HOUSE LAWMAKERS CALL FOR MORE U.S. AGRICULTURE EXPORTS TO CUBA
The Senate’s version of the Farm Bill contains a provision to ease restrictions on U.S. agriculture exports to Cuba, but the House version of the same bill does not.
The bipartisan Congressional Cuba Working Group, led by Reps. Cal Dooley, D-Calif.; Jeff Flake, R-Ariz.; and William Delahunt, D-Mass.; has issued a motion to include changes in the House version of the Farm Bill to amend the Trade Sanctions Reform and Export Enhancement Act, lifting limitations on financing private sales to Cuba.
Under the current law, no provision of credit from a U.S. entity is allowed. U.S. agricultural exporters must either arrange for credit through an overseas bank or insist on cash in advance from the Cuban importer.
“The federal government should not be in the position of denying private entities the right to finance sales of agricultural goods to Cuba,” Dooley said. “Lifting the restrictions on financing of private sales to Cuba is the right agricultural policy, the right trade policy, and would increase exports for commodities from the Central Valley (of California).”

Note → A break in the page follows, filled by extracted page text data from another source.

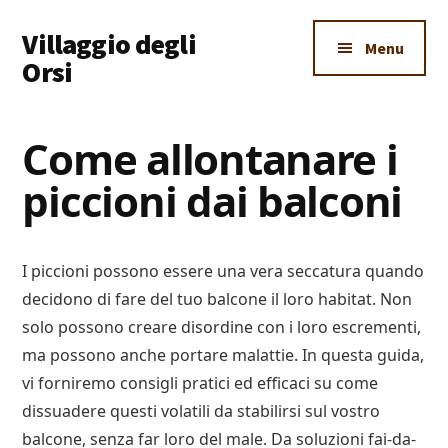
Additional
Skip
Skip
Skip
Villaggio degli
to
to
to
menu
Menu
main
primary
footer
Orsi
content
sidebar
Un
Luogo
Come allontanare i
Dove
piccioni dai balconi
Imparare
Tutto
I piccioni possono essere una vera seccatura quando
decidono di fare del tuo balcone il loro habitat. Non
solo possono creare disordine con i loro escrementi,
ma possono anche portare malattie. In questa guida,
vi forniremo consigli pratici ed efficaci su come
dissuadere questi volatili da stabilirsi sul vostro
balcone, senza far loro del male. Da soluzioni fai-da-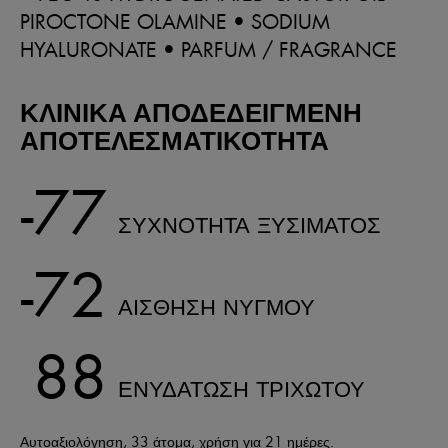
PIROCTONE OLAMINE • SODIUM
HYALURONATE • PARFUM / FRAGRANCE
ΚΛΙΝΙΚΑ ΑΠΟΔΕΔΕΙΓΜΕΝΗ
ΑΠΟΤΕΛΕΣΜΑΤΙΚΟΤΗΤΑ
-77
ΣΥΧΝΟΤΗΤΑ ΞΥΣΙΜΑΤΟΣ
-72
ΑΙΣΘΗΣΗ ΝΥΓΜΟΥ
88
ΕΝΥΔΑΤΩΣΗ ΤΡΙΧΩΤΟΥ
Αυτοαξιολόγηση, 33 άτομα, χρήση για 21 ημέρες.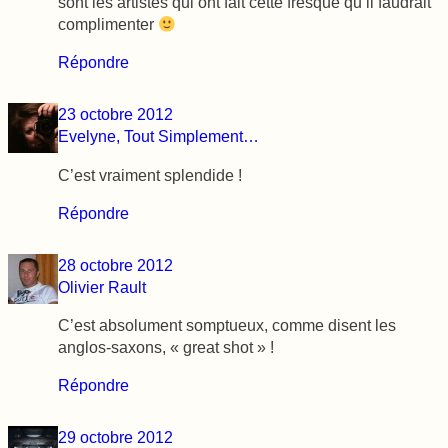
sont les artistes qui ont fait cette fresque qu’il faudrait
complimenter
Répondre
23 octobre 2012
Evelyne, Tout Simplement…
C’est vraiment splendide !
Répondre
28 octobre 2012
Olivier Rault
C’est absolument somptueux, comme disent les
anglos-saxons, « great shot » !
Répondre
29 octobre 2012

Despite restrictions, U.S. farmers have sold about $35 million in agricultural products to Cuba in the past three months alone. These products included rice, chicken, soybeans, wheat, corn and vegetable oil. The U.S. International Trade Commission estimates that U.S. agricultural producers lose more than $1 billion a year in potential trade to Cuba because of the financing restrictions.
The working group believes the adoption of Section 335 of the Senate Farm Bill leaves intact the prohibition on U.S. government financing for Cuban sales and frees U.S. agricultural exporters to compete in the Cuban market.